→ Work item
Show each line from the records below in which the word "between" occurs.

→ Excerpted records
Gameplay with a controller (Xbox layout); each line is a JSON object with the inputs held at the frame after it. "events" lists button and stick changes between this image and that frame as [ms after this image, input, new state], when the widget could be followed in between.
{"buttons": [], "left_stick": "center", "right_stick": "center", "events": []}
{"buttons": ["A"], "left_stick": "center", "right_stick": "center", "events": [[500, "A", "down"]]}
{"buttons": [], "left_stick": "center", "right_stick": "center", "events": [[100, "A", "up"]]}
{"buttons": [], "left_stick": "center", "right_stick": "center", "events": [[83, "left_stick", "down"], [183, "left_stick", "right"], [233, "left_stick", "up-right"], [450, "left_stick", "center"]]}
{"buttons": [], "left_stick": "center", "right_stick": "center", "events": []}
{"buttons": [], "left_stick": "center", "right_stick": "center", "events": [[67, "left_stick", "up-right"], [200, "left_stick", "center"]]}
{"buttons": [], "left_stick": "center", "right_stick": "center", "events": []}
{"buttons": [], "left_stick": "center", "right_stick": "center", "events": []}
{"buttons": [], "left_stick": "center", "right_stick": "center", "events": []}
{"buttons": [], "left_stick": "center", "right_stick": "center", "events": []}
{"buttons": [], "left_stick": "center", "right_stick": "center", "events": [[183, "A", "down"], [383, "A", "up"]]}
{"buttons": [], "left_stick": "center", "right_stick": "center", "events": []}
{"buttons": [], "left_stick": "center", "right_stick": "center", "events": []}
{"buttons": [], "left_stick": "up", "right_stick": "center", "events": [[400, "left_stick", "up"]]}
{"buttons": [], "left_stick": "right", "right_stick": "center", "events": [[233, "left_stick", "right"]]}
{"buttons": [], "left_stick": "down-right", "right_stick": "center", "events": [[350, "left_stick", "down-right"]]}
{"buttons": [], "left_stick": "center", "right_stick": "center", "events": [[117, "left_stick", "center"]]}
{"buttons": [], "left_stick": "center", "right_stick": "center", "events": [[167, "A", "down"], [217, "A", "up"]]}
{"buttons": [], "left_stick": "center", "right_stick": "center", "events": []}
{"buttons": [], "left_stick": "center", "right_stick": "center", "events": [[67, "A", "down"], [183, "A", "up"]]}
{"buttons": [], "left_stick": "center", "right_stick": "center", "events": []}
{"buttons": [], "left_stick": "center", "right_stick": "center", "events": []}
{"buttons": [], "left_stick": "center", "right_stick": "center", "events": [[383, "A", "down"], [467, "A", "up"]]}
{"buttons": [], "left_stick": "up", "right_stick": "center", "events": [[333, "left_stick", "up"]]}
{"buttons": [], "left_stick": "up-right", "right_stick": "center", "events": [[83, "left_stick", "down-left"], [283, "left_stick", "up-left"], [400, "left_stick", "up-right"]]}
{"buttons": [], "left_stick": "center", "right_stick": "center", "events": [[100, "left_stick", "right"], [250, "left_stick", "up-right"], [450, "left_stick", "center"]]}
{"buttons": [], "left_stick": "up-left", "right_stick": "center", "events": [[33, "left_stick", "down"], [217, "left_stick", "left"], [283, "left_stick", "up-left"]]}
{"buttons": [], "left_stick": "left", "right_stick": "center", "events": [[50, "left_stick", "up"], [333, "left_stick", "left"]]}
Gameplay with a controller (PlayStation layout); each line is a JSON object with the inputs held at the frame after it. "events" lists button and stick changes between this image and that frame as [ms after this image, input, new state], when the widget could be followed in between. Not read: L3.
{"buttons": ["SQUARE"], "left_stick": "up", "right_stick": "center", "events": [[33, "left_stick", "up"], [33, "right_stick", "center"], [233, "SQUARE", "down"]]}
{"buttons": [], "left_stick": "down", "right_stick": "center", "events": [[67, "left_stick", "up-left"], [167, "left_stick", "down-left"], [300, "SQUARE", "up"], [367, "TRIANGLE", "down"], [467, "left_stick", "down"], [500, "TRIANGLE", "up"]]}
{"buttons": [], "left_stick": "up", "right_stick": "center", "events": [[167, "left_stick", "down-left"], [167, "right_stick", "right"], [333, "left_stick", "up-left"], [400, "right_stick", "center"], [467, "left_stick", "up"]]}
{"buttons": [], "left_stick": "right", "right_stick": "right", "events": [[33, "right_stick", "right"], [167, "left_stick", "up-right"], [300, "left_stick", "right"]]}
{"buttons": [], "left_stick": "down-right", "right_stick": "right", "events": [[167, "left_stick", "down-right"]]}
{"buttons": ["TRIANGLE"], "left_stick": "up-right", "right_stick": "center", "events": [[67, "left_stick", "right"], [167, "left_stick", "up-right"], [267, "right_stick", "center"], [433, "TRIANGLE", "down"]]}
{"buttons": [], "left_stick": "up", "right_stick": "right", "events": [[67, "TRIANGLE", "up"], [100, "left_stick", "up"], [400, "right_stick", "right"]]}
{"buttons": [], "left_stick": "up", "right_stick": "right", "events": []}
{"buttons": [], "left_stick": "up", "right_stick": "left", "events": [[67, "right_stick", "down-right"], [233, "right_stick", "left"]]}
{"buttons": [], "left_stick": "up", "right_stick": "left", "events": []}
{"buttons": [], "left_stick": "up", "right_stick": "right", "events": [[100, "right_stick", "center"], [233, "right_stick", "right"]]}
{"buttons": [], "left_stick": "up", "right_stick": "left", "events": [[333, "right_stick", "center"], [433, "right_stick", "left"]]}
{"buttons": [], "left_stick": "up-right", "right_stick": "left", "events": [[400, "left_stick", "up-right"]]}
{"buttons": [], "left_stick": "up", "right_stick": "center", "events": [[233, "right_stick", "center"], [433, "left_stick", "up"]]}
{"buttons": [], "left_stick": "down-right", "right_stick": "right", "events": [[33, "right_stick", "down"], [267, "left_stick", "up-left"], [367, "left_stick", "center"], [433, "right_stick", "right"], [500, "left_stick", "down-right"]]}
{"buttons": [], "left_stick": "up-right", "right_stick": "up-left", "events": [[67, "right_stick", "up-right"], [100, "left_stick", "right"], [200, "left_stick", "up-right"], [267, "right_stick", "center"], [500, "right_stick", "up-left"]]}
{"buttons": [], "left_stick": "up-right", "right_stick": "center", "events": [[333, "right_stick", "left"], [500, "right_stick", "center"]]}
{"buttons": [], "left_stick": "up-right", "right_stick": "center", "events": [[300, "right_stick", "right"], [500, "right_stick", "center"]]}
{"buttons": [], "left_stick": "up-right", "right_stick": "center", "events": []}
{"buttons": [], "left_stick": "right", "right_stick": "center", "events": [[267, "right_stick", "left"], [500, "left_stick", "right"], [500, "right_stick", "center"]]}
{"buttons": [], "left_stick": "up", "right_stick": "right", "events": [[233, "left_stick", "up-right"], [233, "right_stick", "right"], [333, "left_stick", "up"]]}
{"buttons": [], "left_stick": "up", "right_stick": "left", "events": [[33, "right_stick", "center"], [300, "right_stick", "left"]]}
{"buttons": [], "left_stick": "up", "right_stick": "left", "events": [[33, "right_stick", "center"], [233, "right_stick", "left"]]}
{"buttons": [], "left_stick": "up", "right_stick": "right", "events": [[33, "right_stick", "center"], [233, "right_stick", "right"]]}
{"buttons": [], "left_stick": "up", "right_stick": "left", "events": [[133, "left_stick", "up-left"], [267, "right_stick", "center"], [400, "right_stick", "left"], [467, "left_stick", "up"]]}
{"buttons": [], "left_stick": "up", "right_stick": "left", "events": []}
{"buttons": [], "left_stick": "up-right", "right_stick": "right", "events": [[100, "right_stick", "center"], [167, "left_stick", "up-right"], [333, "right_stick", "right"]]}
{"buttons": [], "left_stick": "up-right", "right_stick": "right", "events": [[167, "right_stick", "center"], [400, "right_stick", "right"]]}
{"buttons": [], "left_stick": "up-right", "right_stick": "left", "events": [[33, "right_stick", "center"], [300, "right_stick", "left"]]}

→ Solution to the problem
Gameplay with a controller (Xbox layout); each line is a JSON object with the inputs held at the frame after it. "events" lists button and stick changes between this image and that frame as [ms after this image, input, new state], when the widget could be followed in between.
Gameplay with a controller (PlayStation layout); each line is a JSON object with the inputs held at the frame after it. "events" lists button and stick changes between this image and that frame as [ms after this image, input, new state], when the widget could be followed in between. Not read: L3.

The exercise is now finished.